But according to Patrick Wardle, director of research at Synack , these protections are easy to bypass and the attackers may gain access to Mac.
According to ThreatPost, Wardle said in a talk at the RSA Conference on Thursday:
“It’s trivial for any attacker to bypass the security tools on Macs. If Macs were totally secure, I wouldn’t be here talking.”
Apple claimed that Gate keeper is one of the key technologies that are used to prevent malware from running on OS X machines. It gives users the ability to restrict which apps can run on their computers by selecting to only allow apps from the Mac Apple Store.

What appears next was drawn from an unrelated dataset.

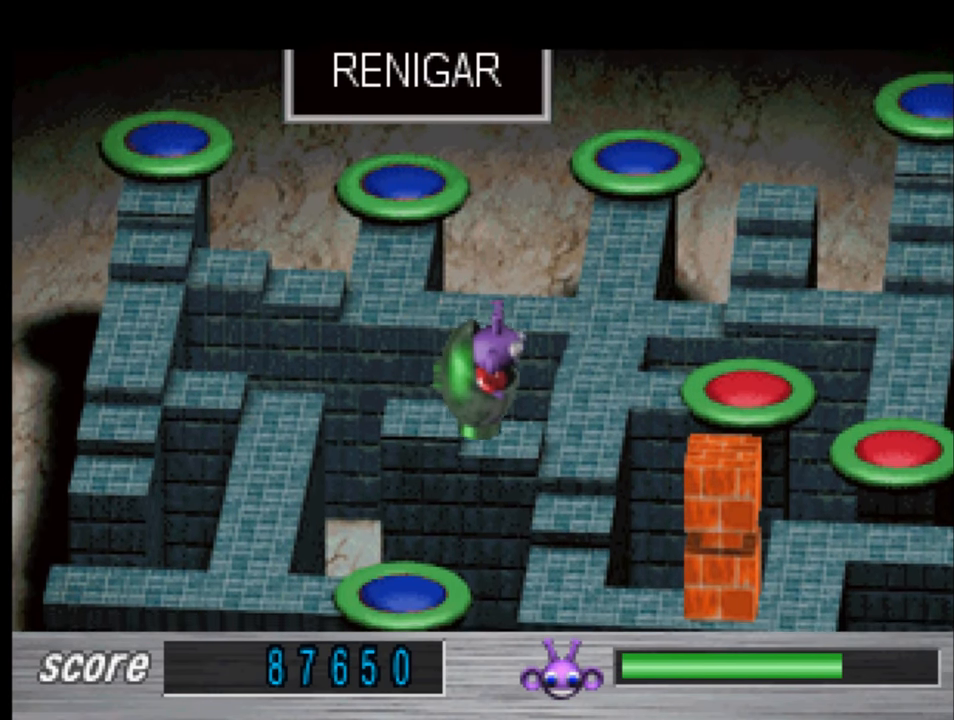
{"buttons": ["DPAD_UP"], "left_stick": "center", "right_stick": "center", "events": [[34, "DPAD_RIGHT", "up"], [334, "DPAD_UP", "down"]]}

But Warlde said, “Gatekeeper doesn’t verify an extra content in the apps. So if I can find an Apple-approved app and get it to load external content, when the user runs it, it will bypass Gatekeeper. It only verifies the app bundle.”

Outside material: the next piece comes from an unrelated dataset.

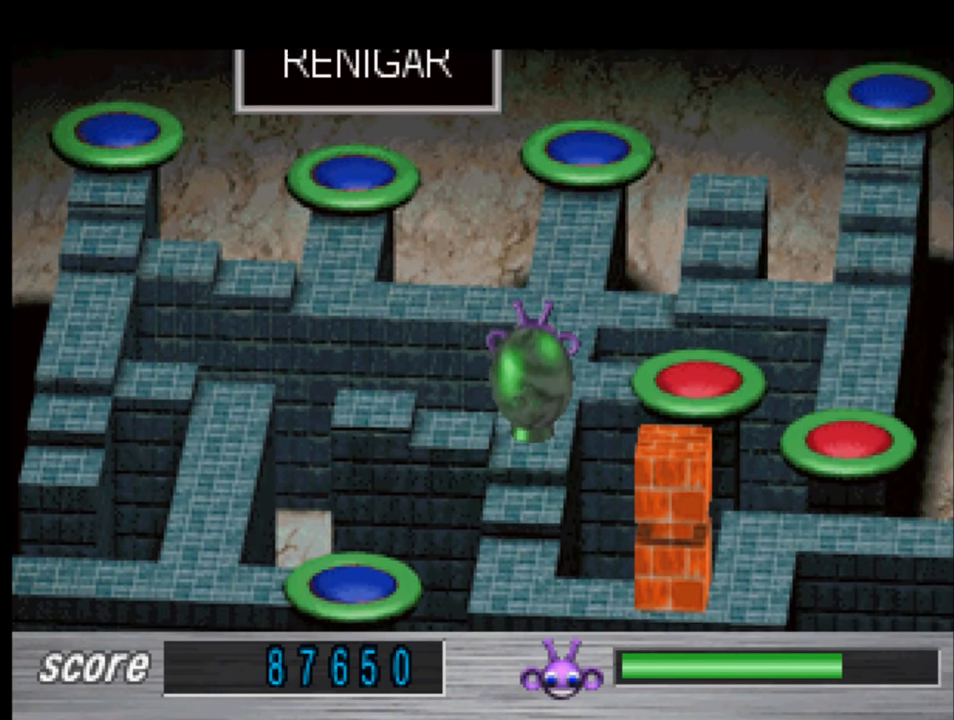
{"buttons": ["DPAD_RIGHT"], "left_stick": "center", "right_stick": "center", "events": [[67, "DPAD_UP", "up"], [167, "DPAD_RIGHT", "down"]]}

When the app is opened, either Gatekeeper knows where it’s from and allows it, or it doesn’t and it shuts the app down. But it doesn’t continually check the app, which Wardle said can be a problem. “It’s trivial to bypass XProtect,” he said.
Warlde found that by recompiling a known piece of OS X malware to change its hash, he could sneak the malware past XProtect and run it on the target computer. OS X also includes a sandboxing feature that can be bypassed with a number of known kernel-level vulnerabilities.
Warld confirmed that on the whole, the security tools in OS X don’t present much of a challenge for attackers right now.